* Extracted data:
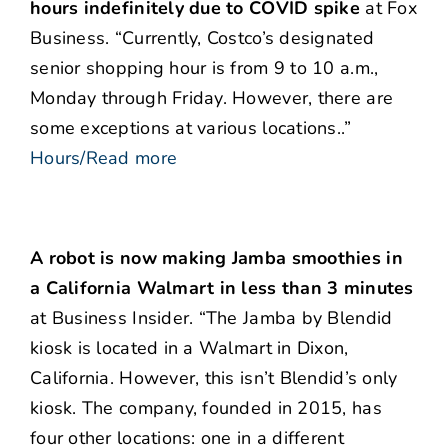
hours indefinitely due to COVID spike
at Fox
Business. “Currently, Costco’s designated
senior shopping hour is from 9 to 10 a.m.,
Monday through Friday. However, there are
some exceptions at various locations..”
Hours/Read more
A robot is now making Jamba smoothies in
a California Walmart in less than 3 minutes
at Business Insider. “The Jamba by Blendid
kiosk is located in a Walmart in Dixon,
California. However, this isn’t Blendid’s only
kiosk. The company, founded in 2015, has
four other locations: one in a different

* Task brief:
Tally, in the data above, the lines where the word "Walmart" occurs, and give the figure alone.

* Answer box:
2